Ingredients
- 500g Strong white flour
- 1tsp Salt
- 2Tbsp Olive oil
- 250ml Hand-hot water
- 6Tbsp Tomato puree
- 6Tbsp Water
- Pinch of sugar
- Pinch of mixed herbs
- 1 bag of Mozarella cheese
- 4 Slices of parma ham
- Handful of rocket leaves
Method
- To make the dough, mix together to flour, salt & yeast in a large bowl. Add the water along with 2 Tbsp of olive oil and mix to form a soft dough.
- Lightly dust the counter with flour and kneed the dough for around 5 minutes. Rinse out and oil the mixing bowl, shape the dough to a neat ball and return it to the bowl. Cover with clingfilm. Leave in a warm place for around 40 minutes, or until doubled in size.
- For the tomato sauce, mix the tomato puree with 6 Tbsp of water. Add a pinch of sugar and mixed herbs to taste. Preheat the oven to 230C.

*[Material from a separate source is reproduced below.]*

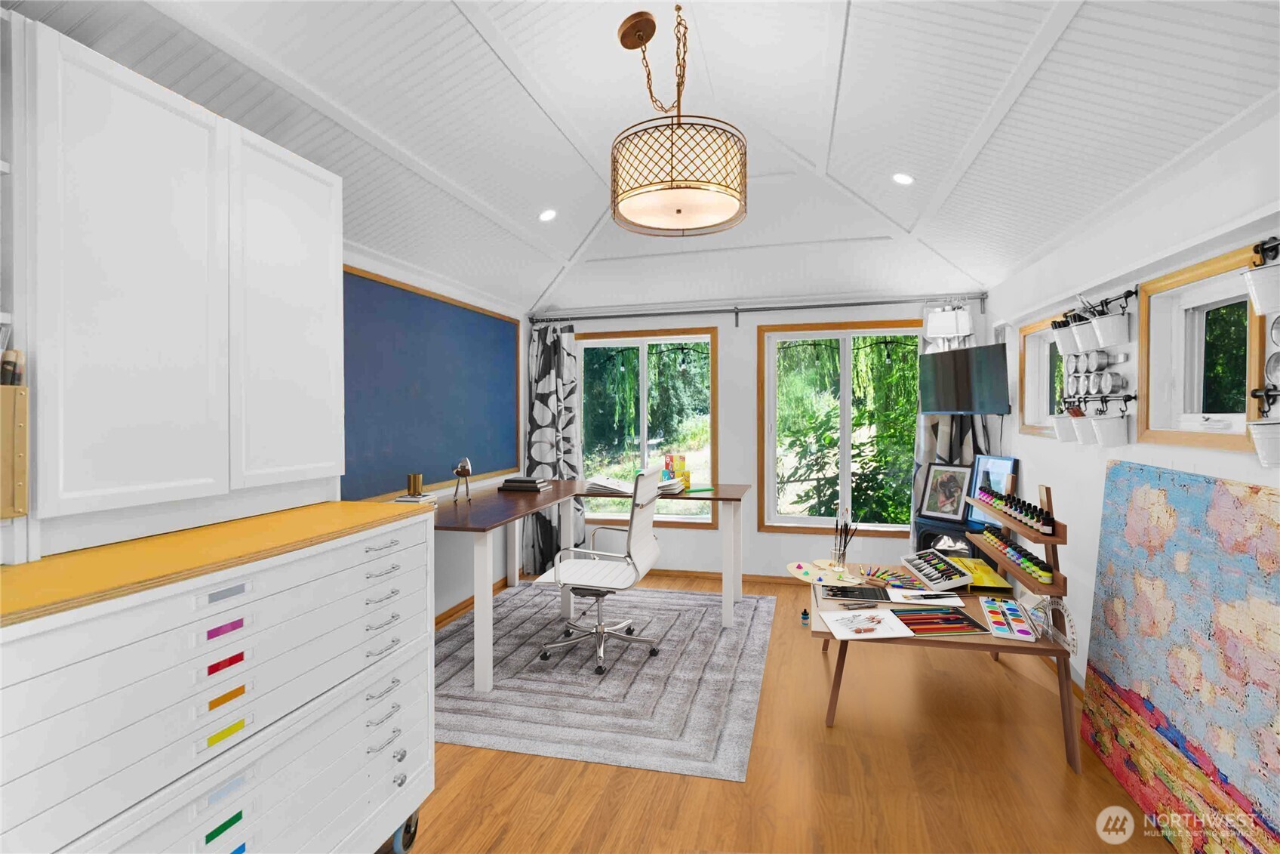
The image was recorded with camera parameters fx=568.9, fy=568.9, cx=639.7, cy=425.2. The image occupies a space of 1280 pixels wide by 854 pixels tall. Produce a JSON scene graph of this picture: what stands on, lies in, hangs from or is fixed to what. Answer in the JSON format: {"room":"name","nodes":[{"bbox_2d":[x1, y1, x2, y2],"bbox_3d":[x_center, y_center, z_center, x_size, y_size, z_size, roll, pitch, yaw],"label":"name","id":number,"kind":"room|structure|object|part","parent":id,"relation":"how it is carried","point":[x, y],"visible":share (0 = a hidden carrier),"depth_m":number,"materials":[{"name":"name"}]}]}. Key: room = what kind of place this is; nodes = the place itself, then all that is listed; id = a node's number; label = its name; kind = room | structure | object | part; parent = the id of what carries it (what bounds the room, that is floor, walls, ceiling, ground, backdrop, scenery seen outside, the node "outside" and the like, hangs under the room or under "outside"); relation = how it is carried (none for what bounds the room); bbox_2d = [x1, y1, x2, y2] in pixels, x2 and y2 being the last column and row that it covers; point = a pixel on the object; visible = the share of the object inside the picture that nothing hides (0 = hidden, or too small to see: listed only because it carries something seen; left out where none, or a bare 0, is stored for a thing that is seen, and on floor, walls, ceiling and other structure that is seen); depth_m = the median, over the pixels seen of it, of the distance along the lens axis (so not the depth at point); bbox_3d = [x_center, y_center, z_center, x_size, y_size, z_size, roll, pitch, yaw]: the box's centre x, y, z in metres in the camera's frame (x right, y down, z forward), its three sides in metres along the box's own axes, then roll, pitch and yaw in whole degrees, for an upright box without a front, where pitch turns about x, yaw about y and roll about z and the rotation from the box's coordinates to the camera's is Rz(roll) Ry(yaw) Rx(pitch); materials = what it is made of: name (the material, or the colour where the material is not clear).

- Knock back the dough and divide into 4 evenly sized balls (I usually leave these to rest for a couple of minutes on the counter under a towel).
- Lightly dust the counter again with flour and shape the balls into pizza bases, they can be whatever size or shape you like. Place onto lightly floured baking trays.
- Spread the tomato sauce over each before topping with mozarealla and some torn pieces of parma ham.
- Bake in the oven for 7-10 minutes or until golden and risen.
- Top the pizza with rocket leaves and serve immediately.